I follow you on social media. I use your products, but I can’t shake the feeling that I’m being lied to. Your brand suggests that if young women buy SKKN or wear SKIMS, they will achieve your level of beauty. But your flawless face and sculpted body are not the result of skincare products or tight shapewear; they come from privilege, top-tier cosmetic enhancements, and treatments that cost thousands of dollars (and accrue so much more in pain). The message you send, intentionally or not, is that your look is achievable with the right products. You even seem to suggest your beauty is what we should aim for, but as a girl of Asian descent, I can never look like you. Are you suggesting that I am ugly? And what about your brand’s tagline: “Solutions for Every Body”? Can you see how this implies women’s bodies are problems to be fixed?  


Your company describes itself as promoting “body positivity and inclusivity.” If SKIMS stands for these values, why does its branding revolve around you alone? Why not feature more women in your campaigns—those with natural, unique bodies? If your products work for all women, show us. 


You have roughly 356 million Instagram followers, 26 million on Snapchat, 9.8 million on TikTok, and 35 million on Facebook. Currently, you use these platforms to post edited photos of yourself, a body that is enhanced in ways that average women cannot afford.

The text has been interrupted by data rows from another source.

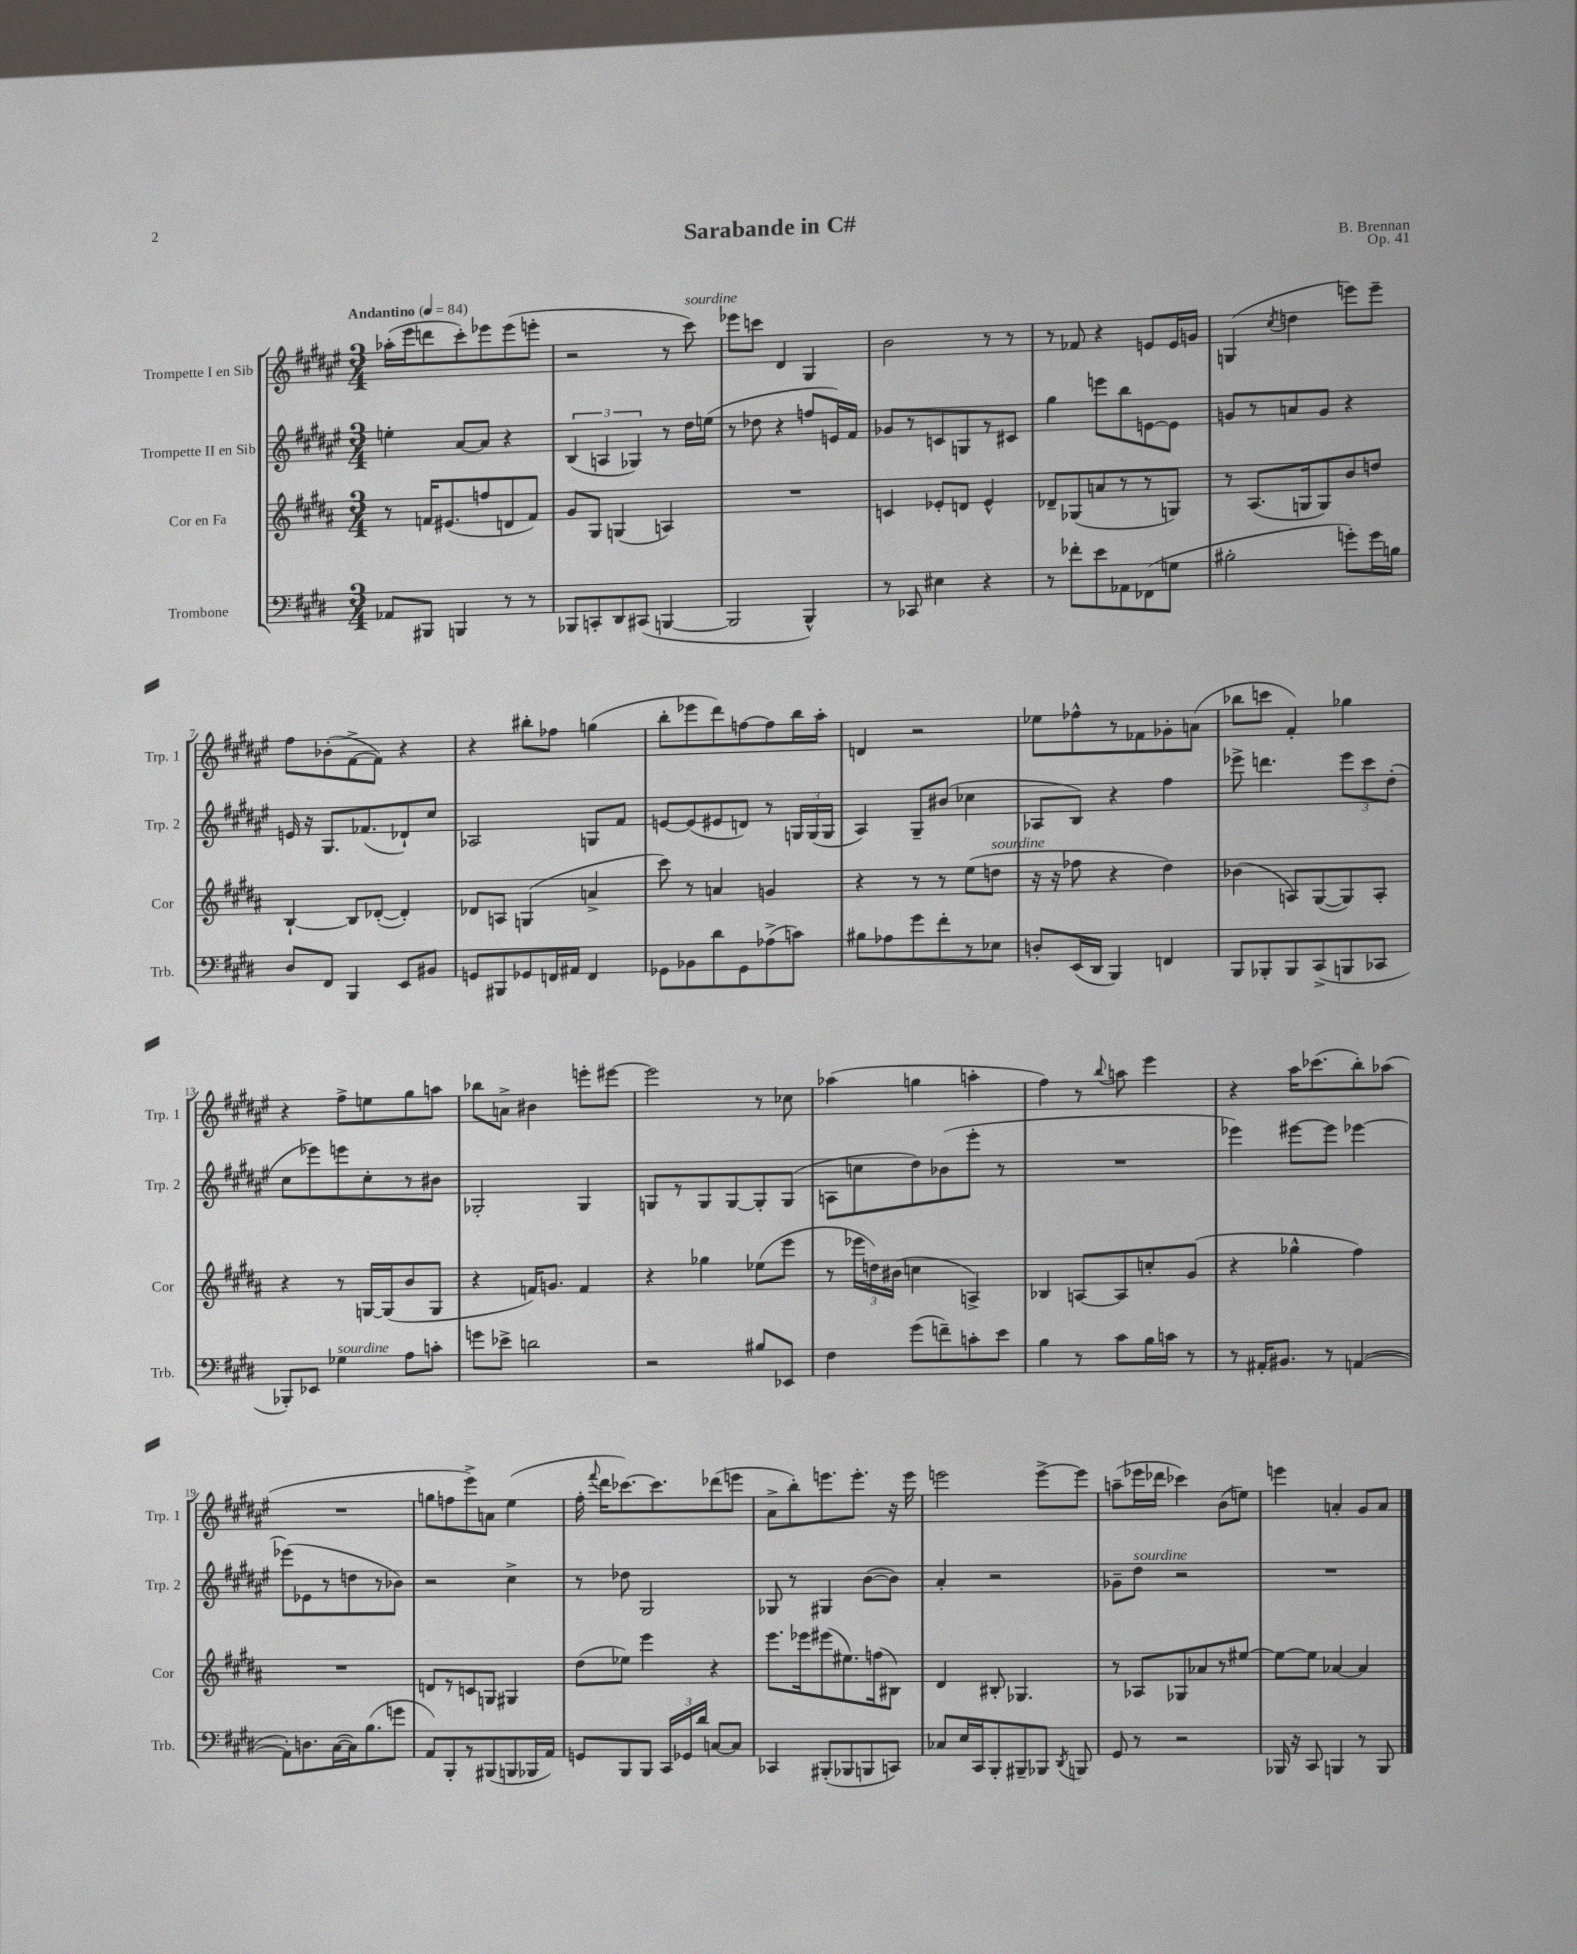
\header { title = "Sarabande in C#" composer = "B. Brennan" opus = "Op. 41" }
<<
\new StaffGroup <<
\new Staff = "s0" \with { instrumentName = "Trompette I en Sib" shortInstrumentName = "Trp. 1" } {
    \clef treble \key fis \major \numericTimeSignature \time 3/4 \tempo "Andantino" 4 = 84
    \autoBeamOff aes''16[-.( eis'''16 d'''8 cis'''8-.) ees'''8 ees'''8( e'''8]-. |
    r2 r8 cis'''8^\markup { \italic "sourdine" }) |
    ees'''8[ c'''8] dis'4 gis4 |
    b'2 r8 r8 |
    r8 fes'8 r4 e'8[ e'16 g'16] |
    g4( \acciaccatura { cis''8 } d''4 e'''8[) e'''8]-- |
    fis''8[ bes'8-.( fis'8~-> fis'8]) r4 |
    r4 bis''8[-. fes''8] g''4( |
    b''8[-. ees'''8 dis'''8) f''8~ f''8 b''16 ais''16]-. |
    d'4 r2 |
    ees''8[ fes''8-^ r8 fes'8 ges'8-. a'8]( |
    bes''8[ c'''8] fis'4-.) ges''4 |
    r4 fis''8[-> e''8 gis''8 a''8] |
    bes''8[ a'8]-> bis'4 e'''8[-. eis'''8]~ |
    eis'''2 r8 ces''8 |
    aes''4( g''4 a''4-. |
    fis''4) r8 \appoggiatura { b''8 } a''8 eis'''4 |
    r4 ais''16[ ces'''8.( b''8-.) aes''8]( |
    R2. |
    g''8[ f''8 eis'''8->) a'8] eis''4( |
    fis''16-. \appoggiatura { fis'''8 } dis'''16[ ces'''8.~) ces'''8. des'''8( e'''8] |
    ais'8[-> b''8-.) e'''8. e'''8.]-. r16 e'''16 |
    e'''2 e'''8[~-> e'''8] |
    a''8[--( ees'''16 des'''16] ces'''4) b'8[( e''8]) |
    e'''4 a'4-. gis'8[ a'8] \bar "|." |
}
\new Staff = "s1" \with { instrumentName = "Trompette II en Sib" shortInstrumentName = "Trp. 2" } {
    \clef treble \key fis \major \numericTimeSignature \time 3/4
    \autoBeamOff e''4-. ais'8[~ ais'8] r4 |
    \tuplet 3/2 { b4( a4 ges4) } r8 dis''16[ e''16]( |
    r8 des''8 r4 f''8[ e'16) fis'16] |
    ges'8[ r8 c'8 g8 r8 cis'8] |
    gis''4 e'''8[ b''8 e'8~ e'8] |
    g'8[ r8 a'8 g'8] r4 |
    e'16 r16 gis8.[ fes'8.( des'8-!) cis''8] |
    aes2 g8[ fis'8] |
    e'8[~ e'8( eis'8 d'8]) r8 \tuplet 3/2 { g16[ g16( g16] } |
    ais4) gis8[-- bis'8]( ces''4 |
    aes8[ b8]) r4 fis''4 |
    ees'''8-> d'''4. \tuplet 3/2 { ees'''8[ cis'''8 dis''8]-.( } |
    cis''8[ ees'''8) e'''8 cis''8-. r8 bis'8] |
    ges2-. ges4 |
    g8[ r8 g8 g8~ g8-. g8]( |
    a8[ c''8 dis''8) bes'8( eis'''8]-. r8 |
    R2. |
    ees'''4) eis'''8[~ eis'''8] ees'''4~ |
    ees'''8[( ees'8 r8 d''8 r8 bes'8]) |
    r2 cis''4-> |
    r8 des''8 gis2 |
    ges8 r8 gis4 b'8[~( b'8]) |
    ais'4-. r2 |
    ges'8[-- dis''8]^\markup { \italic "sourdine" } r2 |
    R2. \bar "|." |
}
\new Staff = "s2" \with { instrumentName = "Cor en Fa" shortInstrumentName = "Cor" } {
    \clef treble \key b \major \numericTimeSignature \time 3/4
    \autoBeamOff r8 f'16[ eis'8.( f''8 d'8 f'8]) |
    gis'8[ gis8] g4( a4) |
    R2. |
    c'4 ees'8[-. d'8] ees'4-^ |
    des'8[-- ges8( a'8 r8 r8 g8]) |
    r8 ais8.[( g16 g8) b'8 d''8] |
    b4~-! b8[ des'8]~-.( des'4-.) |
    des'8[ a8] g4( a'4-> |
    cis'''8) r8 a'4 g'4 |
    r4 r8 r8 e''8[( d''8]^\markup { \italic "sourdine" } |
    r16 r16 fes''8 r4 dis''4) |
    bes'4( a8[) gis8~( gis8) a8]-. |
    r4 r8 g16[~ g16( b'8 g8] |
    r4 f'16[) g'8.] f'4 |
    r4 ges''4 ees''8[( e'''8] |
    r8 \tuplet 3/2 { ees'''16[ d''16) bis'16]( } c''4 a4->) |
    bes4 a8[~ a8 c''8-. gis'8]( |
    r4 ges''4-^ fis''4) |
    R2. |
    d'8[ r8 c'8 g8] gis4 |
    dis''8[( ees''8]) e'''4 r4 |
    e'''8.[ ees'''16 eis'''8( eis''8.) f''16( bis8]) |
    dis'4 bis8-. ges4. |
    r8 aes8[ ges8 aes'8 r8 eis''8]~ |
    eis''8[~ eis''8] aes'4~ aes'4 \bar "|." |
}
\new Staff = "s3" \with { instrumentName = "Trombone" shortInstrumentName = "Trb." } {
    \clef bass \key e \major \numericTimeSignature \time 3/4
    \autoBeamOff aes,8[ bis,,8] b,,4 r8 r8 |
    bes,,8[ c,8-. dis,8 cis,8]( b,,4~ |
    b,,2 b,,4-^) |
    r8 ces,8 eis4 r4 |
    r8 fes'8[-. e'8 aes,8 fes,8( g8] |
    bis2-. g'8[-.) g'16 b16] |
    dis8[ fis,8] b,,4 e,8[ bis,8] |
    g,8[ bis,,8 ges,8 f,16 ais,16] f,4 |
    ges,8[ bes,8 dis'8 ges,8 aes8->( c'8]) |
    bis8[ aes8 gis'8 fis'8-. r8 ees8] |
    d8[-. e,16( dis,16] b,,4) f,4 |
    b,,8[ bes,,8-. bes,,8 cis,8->( b,,8 ces,8] |
    bes,,8[-.) ees,8] ges4^\markup { \italic "sourdine" } a8[ c'8]-. |
    g'8[ ees'8]-> d'2 |
    r2 bis8[ ees,8] |
    fis4 gis'8[( f'8--) c'8-. e'8] |
    b4 r8 cis'8[ b16 c'16] r8 |
    r8 ais,16[-. bis,8.] r8 a,4~( |
    a,8[-.) d8. cis16~( cis16) b8.( g'8] |
    a,8[) b,,8-. r8 bis,,8( b,,8 bes,,16 a,16]) |
    g,8[ b,,8 b,,8] \tuplet 3/2 { cis,16[ ges,16 dis'16] } c8[~ c8] |
    ces,4 bis,,8[-.( bes,,8 b,,8 c,8]) |
    ces8[ e16 cis,16 b,,8-. bis,,8-- bes,,8] \acciaccatura { dis,8 } b,,8 |
    gis,8 r8 r2 |
    bes,,16 r16 cis,8 b,,4 r8 b,,8 \bar "|." |
}
>>
>>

But just imagine how empowered women of all ages and body sizes might feel if you widen the visualization of beauty you promote on these platforms, using models from a variety of backgrounds.


Unfortunately, when you advocate a filtered, surgically-refined look without acknowledging the privilege behind it, you push a dangerous idea, one that tells women that natural beauty is not enough. A National Library of Medicine study shows that cosmetic procedures, especially Botox and fillers, have skyrocketed among women in their 20s, largely because of the pressure to match social media’s narrow beauty ideal. So what happens to the women who can’t afford these treatments? We are left feeling inadequate in our natural bodies. 

The authenticity movement is growing, with more women rejecting impossible standards and embracing real, unfiltered beauty. You have the power to lead this shift. Beauty shouldn’t be an exclusive club for the wealthy, edited, and surgically enhanced. Instead of selling an unattainable ideal, you can and should use your platforms to promote true inclusivity—one that reflects real women, real bodies, and real beauty. 


With Hope for a More Inclusive Future,


Liesl Ma, a girl who’s been told the wrong story about her body


Works Cited:

American Society of Plastic Surgeons. "Plastic Surgery Statistics." Plastic Surgery.org, https://www.plasticsurgery.org/news/plastic-surgery-statistics.


D’Amour, Alexandra. "Toxic Beauty and Its Impact on Girls." The New York Times, 24 Feb. 2024, https://www.nytimes.com/2024/02/24/opinion/toxic-beauty-girls.html.


Gill, Martha. "Social Media Isn't Driving the Plastic Surgery Boom. Who Doesn't Want to Look Better?" The Guardian, 6 Oct. 2024, https://www.theguardian.com/commentisfree/2024/oct/06/social-media-isnt-driving-the-plastic-surgery-boom-who-doesnt-want-to-look-better.


Grace, Asia. "Women Feel Invisible at a Shockingly Low Age—Study Reveals Why They Blame Fashion." New York Post, 30 Jan. 2025, https://nypost.com/2025/01/30/lifestyle/women-feel-invisible-at-a-shockingly-low-age-study-reveals-why-they-blame-fashion/.


Green, William. "More People Getting Plastic Surgery." Botonics, 23 Sept. 2024, www.botonics.co.uk/blog/cosmetic-surgery/more-people-getting-plastic-surgery/. Accessed 23 Feb. 2025.